S'adapter... dans la solidarité

Lui a instauré un système de drive dans son commerce, via "la fenêtre sur le côté". Il livre aussi ses produits à Dignes-les-Bains et aux alentours. Frédéric Roy a adapté son offre. "Je fabrique de plus grosses miches, d'un kilo contre 400 grammes habituellement, car certains clients préfèrent ne venir que tous les trois jours".

Chez les chocolatiers on privilégie les livraisons, mais le chocolat est un mets difficilement expédiable. "Les sujets creux ne s'envoient pas. Alors nous avons créé des produits exprès", explique Mélissa Ingretolli. "On travaille avec du biscuit et du praliné. On active tous les leviers". Y compris celui de la solidarité. "Deux commerçants distribuent gracieusement nos produits".

Une solidarité que veut incarner le projet Mars Artisans Solidaires. Lancé le 30 mars, cette plateforme propose des coffrets regroupant des produits de plusieurs artisans marseillais. Le premier, sur le thème de Pâques, a été un franc succès. "Nous avons vendus nos 200 paniers au bout de deux jours. Il a fallu relancer la production avec cent nouveaux paniers. On sent un regain d'intérêt pour les artisans locaux", se réjouit  Amélie Coulombe, co-instigatrice du projet.

Le retour aux choses simples

Un constat que partage Frédéric Roy : "Les clients nous disent merci tous les jours. Pour beaucoup, nous sommes les seules personnes avec qui ils peuvent discuter en ces temps de confinement".

Et c'est justement cette proximité qui au cœur de la réponse de l'Art de la fromagerie face à la crise. "Notre force est d'être en lien direct avec nos producteurs. Nous n'avons pas des tas d'intermédiaires avec les ruptures que cela implique", analyse Sylvain Basset, dirigeant de la fromagerie. L'entreprise a par ailleurs pu s'appuyer sur un réseau de nouveaux partenaires. "Nous nous rapprochons d'autres commerçants éthiques à Marseille et nous créons des alliances. Cela n'aurait pas été envisageable avant la crise".

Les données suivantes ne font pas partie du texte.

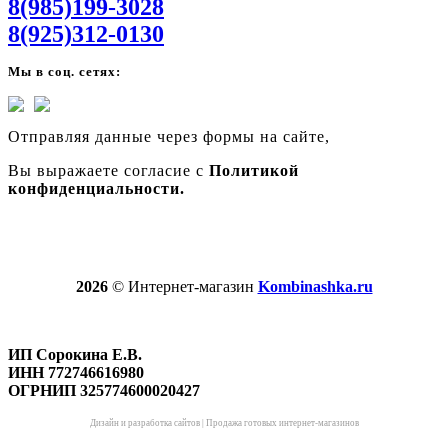
8(985)199-3028
8(925)312-0130
Мы в соц. сетях:
Отправляя данные через формы на сайте,
Вы выражаете согласие с
Политикой
конфиденциальности.
2026
© Интернет-магазин
Kombinashka.ru
ИП Сорокина Е.В.
ИНН 772746616980
ОГРНИП 325774600020427
Дизайн и разработка сайтов
|
Продажа готовых интернет-магазинов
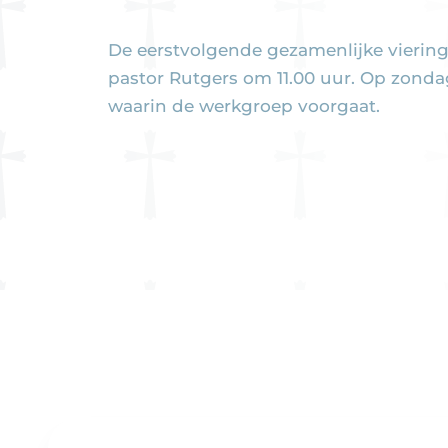
De eerstvolgende gezamenlijke viering
pastor Rutgers om 11.00 uur. Op zondag
waarin de werkgroep voorgaat.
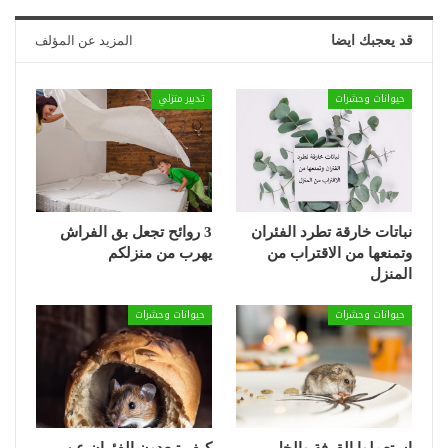
قد يعجبك ايضا
المزيد عن المؤلف
حيوانات وحشرات
تدبير منزلي
نباتات خارقة تطرد الفئران
3 روائح تجعل بق الفراش
وتمنعها من الاقتراب من
يهرب من منزلكم
المنزل
حيوانات وحشرات
حيوانات وحشرات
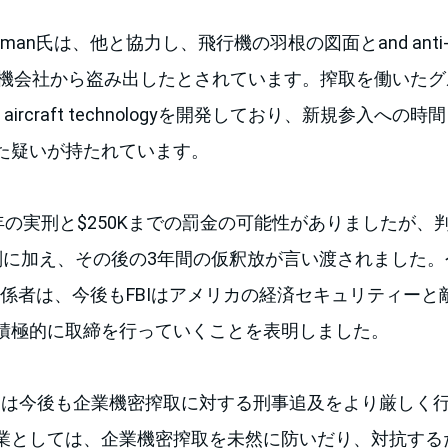
man氏は、他と協力し、飛行機の羽根の図面とand anti-ice 
を航空機会社から盗み出したとされています。搾取を働いた
ce aircraft technologyを開発しており、新規参入へ
た疑いが持たれています。
10年の実刑と$250Kまでの罰金の可能性がありましたが、判
刑に加え、その後の3年間の仮釈放が言い渡されました。
関係者は、今後もFBIはアメリカの経済セキュリティー
積極的に取締を行っていくことを表明しました。
とFBIは今後も企業機密搾取に対する刑事追及をより厳しく
業としては、企業機密搾取を未然に防いだり、対抗する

Les produits des partenaires sont mis à disposition par le fromager sur sa boutique en ligne qui a pris une nouvelle ampleur ces dernières semaines. "Avant, on n'y trouvait que cinq ou six produits. Là, il fallait passer à la vitesse supérieure". Et l'opération a fonctionné. "Depuis la semaine dernière, on est passé à un chiffre d'affaire supérieur à la normale". Et Sylvain Basset d'expliquer ce phénomène par une prise de conscience de la part des consommateurs. "Les gens reviennent à des choses simples. Avant, la part dédiée à l'alimentation était réduite. Là, le curseur a été replacé. Ils ont arrêté d'acheter des conneries et se font plaisir avec d'autres choses. Ils s'intéressent aux personnes derrière ce qu'ils consomment".

Une tendance qui doit être portée par le numérique selon le président de la Chambre des Métiers, Jean-Pierre Galvez."Ce sera un enjeu fondamental à appréhender après la crise. Il faudra doter les artisans d'un « Amazon » de notre région. La crise exacerbe ce besoin". Un moyen de redonner une visibilité aux artisans qu'il considère comme des "héros du quotidien qui continuent à travailler car ils sont de première nécessité pour la population". Dans sa boulangerie, Frédéric Roy espère "que le gouvernement nous remerciera, qu'il ne nous oubliera pas, nous qui n'avons jamais été entendus". Il est amer. "Quel intérêt pour nous d'ouvrir sept jours sur sept ? On ne peut pas ! Un jour sur deux aurait suffi. L'ouverture le dimanche ne bénéficie qu'à la grande distribution".

Une grande distribution qui se présente comme la solution de facilité ; des petits artisans qui créent du lien au travers d'une alimentation plus goûteuse, à visage humain. Les deux tendances cohabitent. La crise sera peut-être l'occasion de rebattre les cartes.